[Dataset records]
=== Begin Enclosure ===
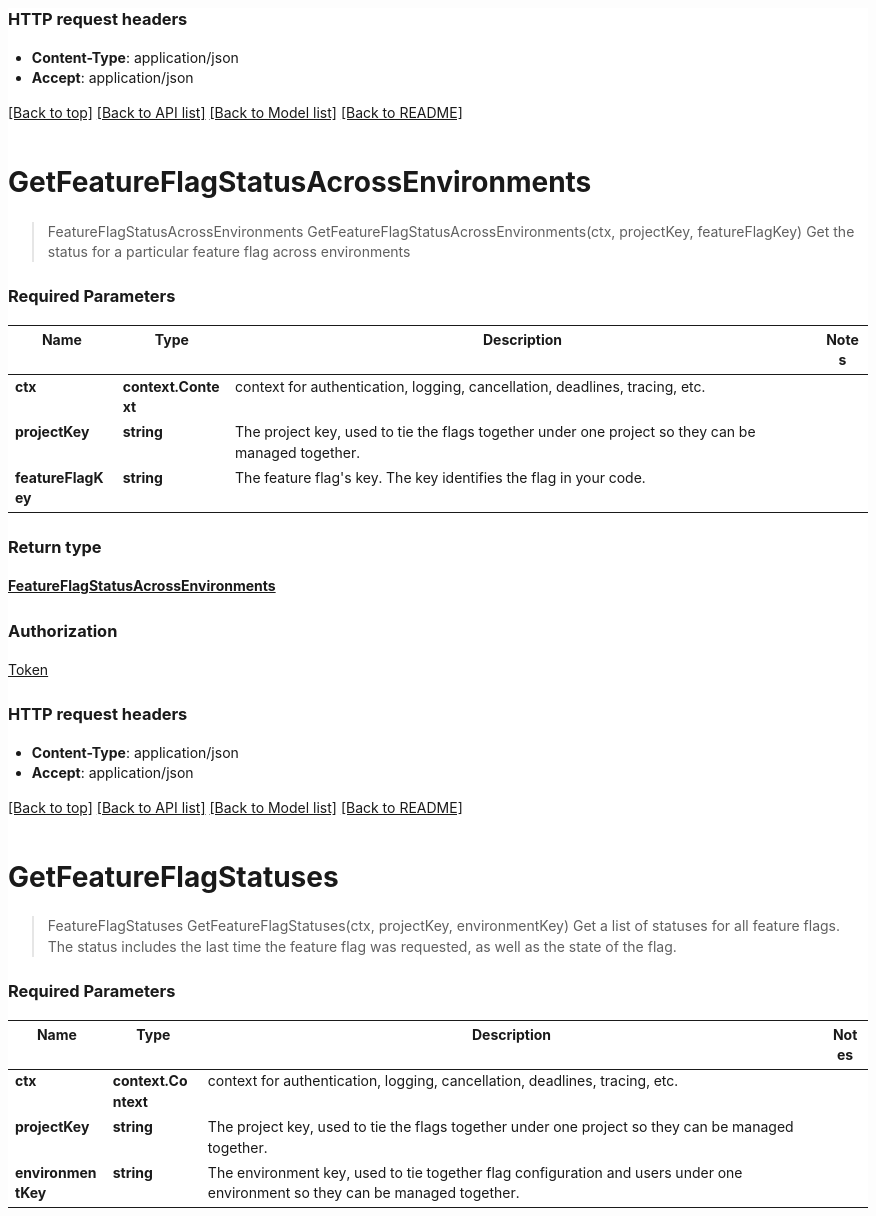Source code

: ### HTTP request headers

 - **Content-Type**: application/json
 - **Accept**: application/json

[[Back to top]](#) [[Back to API list]](../README.md#documentation-for-api-endpoints) [[Back to Model list]](../README.md#documentation-for-models) [[Back to README]](../README.md)

# **GetFeatureFlagStatusAcrossEnvironments**
> FeatureFlagStatusAcrossEnvironments GetFeatureFlagStatusAcrossEnvironments(ctx, projectKey, featureFlagKey)
Get the status for a particular feature flag across environments

### Required Parameters

Name | Type | Description  | Notes
------------- | ------------- | ------------- | -------------
 **ctx** | **context.Context** | context for authentication, logging, cancellation, deadlines, tracing, etc.
  **projectKey** | **string**| The project key, used to tie the flags together under one project so they can be managed together. | 
  **featureFlagKey** | **string**| The feature flag&#39;s key. The key identifies the flag in your code. | 

### Return type

[**FeatureFlagStatusAcrossEnvironments**](FeatureFlagStatusAcrossEnvironments.md)

### Authorization

[Token](../README.md#Token)

### HTTP request headers

 - **Content-Type**: application/json
 - **Accept**: application/json

[[Back to top]](#) [[Back to API list]](../README.md#documentation-for-api-endpoints) [[Back to Model list]](../README.md#documentation-for-models) [[Back to README]](../README.md)

# **GetFeatureFlagStatuses**
> FeatureFlagStatuses GetFeatureFlagStatuses(ctx, projectKey, environmentKey)
Get a list of statuses for all feature flags. The status includes the last time the feature flag was requested, as well as the state of the flag.

### Required Parameters

Name | Type | Description  | Notes
------------- | ------------- | ------------- | -------------
 **ctx** | **context.Context** | context for authentication, logging, cancellation, deadlines, tracing, etc.
  **projectKey** | **string**| The project key, used to tie the flags together under one project so they can be managed together. | 
  **environmentKey** | **string**| The environment key, used to tie together flag configuration and users under one environment so they can be managed together. |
=== End Enclosure ===
● Task prompt
Please return every line in the data that includes the string "projectKey".

● Task solution
> FeatureFlagStatusAcrossEnvironments GetFeatureFlagStatusAcrossEnvironments(ctx, projectKey, featureFlagKey)
  **projectKey** | **string**| The project key, used to tie the flags together under one project so they can be managed together. | 
> FeatureFlagStatuses GetFeatureFlagStatuses(ctx, projectKey, environmentKey)
  **projectKey** | **string**| The project key, used to tie the flags together under one project so they can be managed together. | 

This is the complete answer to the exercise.